* [DATA SECTION]:
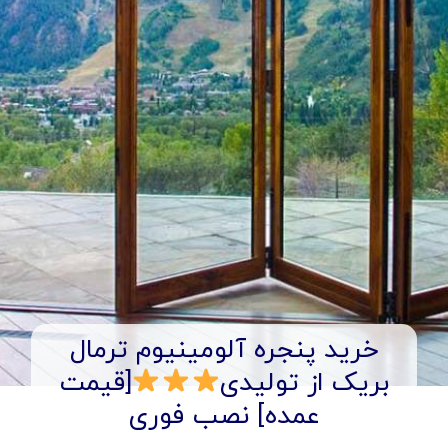
خرید پنجره آلومینیوم ترمال
بریک از تولیدی
[قیمت
عمده] نصب فوری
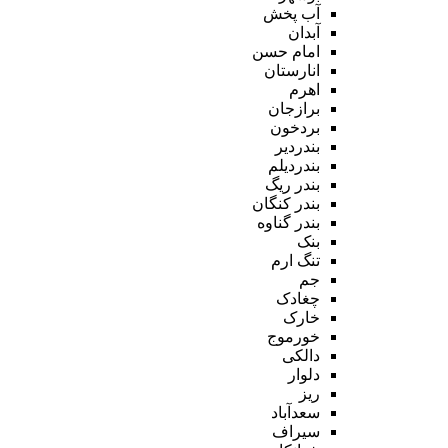
آب پخش
آبدان
امام حسن
انارستان
اهرم
برازجان
بردخون
بندردیر
بندردیلم
بندر ریگ
بندر کنگان
بندر گناوه
بنک
تنگ ارم
جم
چغادک
خارک
خورموج
دالکی
دلوار
ریز
سعدآباد
سیراف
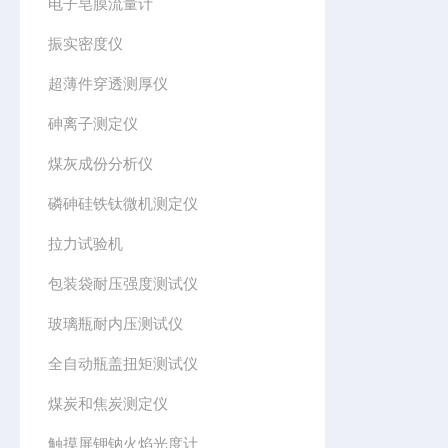
电子皂膜流量计
振实密度仪
超薄件穿透测厚仪
砷离子测定仪
煤灰成份分析仪
磷砷硅铁钛微机测定仪
拉力试验机
包装袋耐压强度测试仪
玻璃瓶耐内压测试仪
全自动瓶盖扭矩测试仪
煤炭和焦炭测定仪
触摸屏钾钠火焰光度计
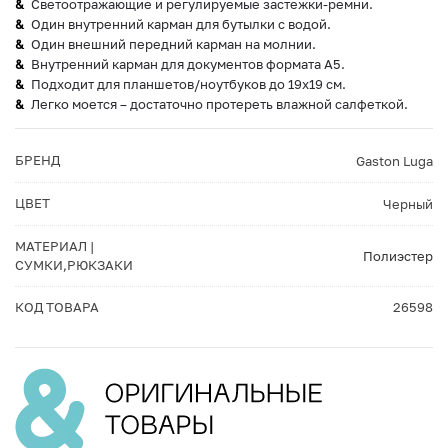
Светоотражающие и регулируемые застежки-ремни.
Один внутренний карман для бутылки с водой.
Один внешний передний карман на молнии.
Внутренний карман для документов формата А5.
Подходит для планшетов/ноутбуков до 19х19 см.
Легко моется – достаточно протереть влажной салфеткой.
БРЕНД
Gaston Luga
ЦВЕТ
Черный
МАТЕРИАЛ |
Полиэстер
СУМКИ,РЮКЗАКИ
КОД ТОВАРА
26598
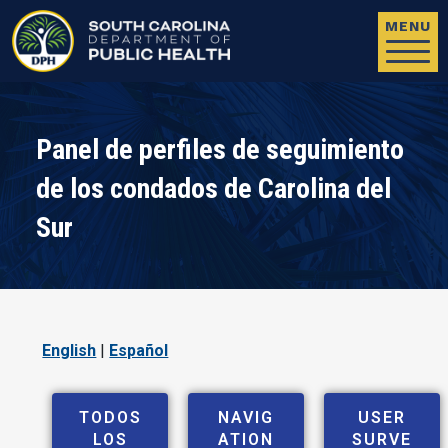
Skip to main content
MENU
Panel de perfiles de seguimiento
de los condados de Carolina del
Sur
English
|
Español
TODOS
NAVIG
USER
LOS
ATION
SURVE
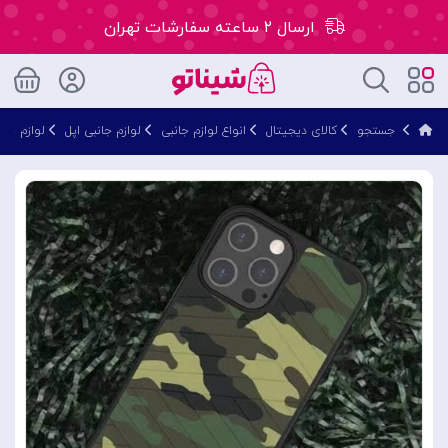
ارسال ۲ ساعته سفارشات تهران
۵۰ هزار تومان تخفیف اولین سفارش کد: WLC
جستجو
کالای دیجیتال
انواع لوازم جانبی
لوازم جانبی اپل
لوازم جان
ارسال ۲ ساعته سفارشات تهران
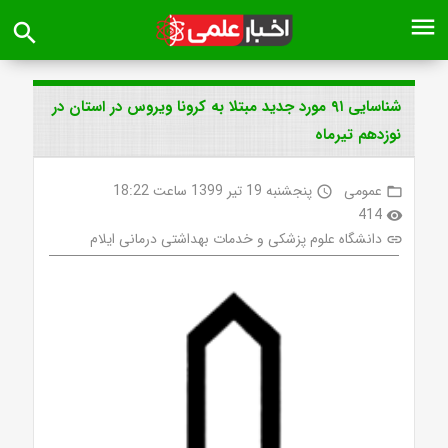
menu
search
شناسایی ۹۱ مورد جدید مبتلا به کرونا ویروس در استان در
نوزدهم تیرماه
عمومی
پنجشنبه 19 تیر 1399 ساعت 18:22
access_time
folder_open
414
visibility
دانشگاه علوم پزشکی و خدمات بهداشتی درمانی ایلام
link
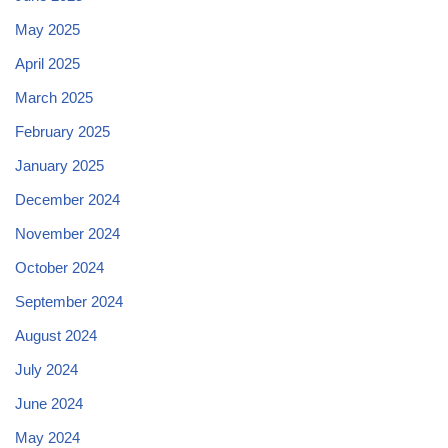
May 2025
April 2025
March 2025
February 2025
January 2025
December 2024
November 2024
October 2024
September 2024
August 2024
July 2024
June 2024
May 2024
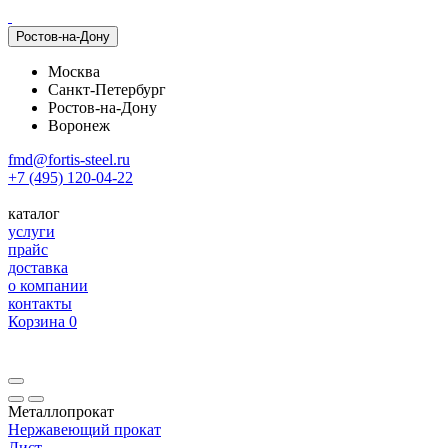
Ростов-на-Дону
Москва
Санкт-Петербург
Ростов-на-Дону
Воронеж
fmd@fortis-steel.ru
+7 (495) 120-04-22
каталог
услуги
прайс
доставка
о компании
контакты
Корзина
0
Металлопрокат
Нержавеющий прокат
Лист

* [TASK TO COMPLETE]:
Pictures in the records above are not copied; print everything else exactly.

* [ANSWER BOX]:
خرید پنجره آلومینیوم ترمال
بریک از تولیدی
[قیمت
عمده] نصب فوری
آب پخش
آبدان
امام حسن
انارستان
اهرم
برازجان
بردخون
بندردیر
بندردیلم
بندر ریگ
بندر کنگان
بندر گناوه
بنک
تنگ ارم
جم
چغادک
خارک
خورموج
دالکی
دلوار
ریز
سعدآباد
سیراف
电子皂膜流量计
振实密度仪
超薄件穿透测厚仪
砷离子测定仪
煤灰成份分析仪
磷砷硅铁钛微机测定仪
拉力试验机
包装袋耐压强度测试仪
玻璃瓶耐内压测试仪
全自动瓶盖扭矩测试仪
煤炭和焦炭测定仪
触摸屏钾钠火焰光度计
Светоотражающие и регулируемые застежки-ремни.
Один внутренний карман для бутылки с водой.
Один внешний передний карман на молнии.
Внутренний карман для документов формата А5.
Подходит для планшетов/ноутбуков до 19х19 см.
Легко моется – достаточно протереть влажной салфеткой.
БРЕНД
Gaston Luga
ЦВЕТ
Черный
МАТЕРИАЛ |
Полиэстер
СУМКИ,РЮКЗАКИ
КОД ТОВАРА
26598
Skip to main content
MENU
Panel de perfiles de seguimiento
de los condados de Carolina del
Sur
English
|
Español
TODOS
NAVIG
USER
LOS
ATION
SURVE
ارسال ۲ ساعته سفارشات تهران
۵۰ هزار تومان تخفیف اولین سفارش کد: WLC
جستجو
کالای دیجیتال
انواع لوازم جانبی
لوازم جانبی اپل
لوازم جان
ارسال ۲ ساعته سفارشات تهران
menu
search
شناسایی ۹۱ مورد جدید مبتلا به کرونا ویروس در استان در
نوزدهم تیرماه
عمومی
پنجشنبه 19 تیر 1399 ساعت 18:22
access_time
folder_open
414
visibility
دانشگاه علوم پزشکی و خدمات بهداشتی درمانی ایلام
link
May 2025
April 2025
March 2025
February 2025
January 2025
December 2024
November 2024
October 2024
September 2024
August 2024
July 2024
June 2024
May 2024
Ростов-на-Дону
Москва
Санкт-Петербург
Ростов-на-Дону
Воронеж
fmd@fortis-steel.ru
+7 (495) 120-04-22
каталог
услуги
прайс
доставка
о компании
контакты
Корзина
0
Металлопрокат
Нержавеющий прокат
Лист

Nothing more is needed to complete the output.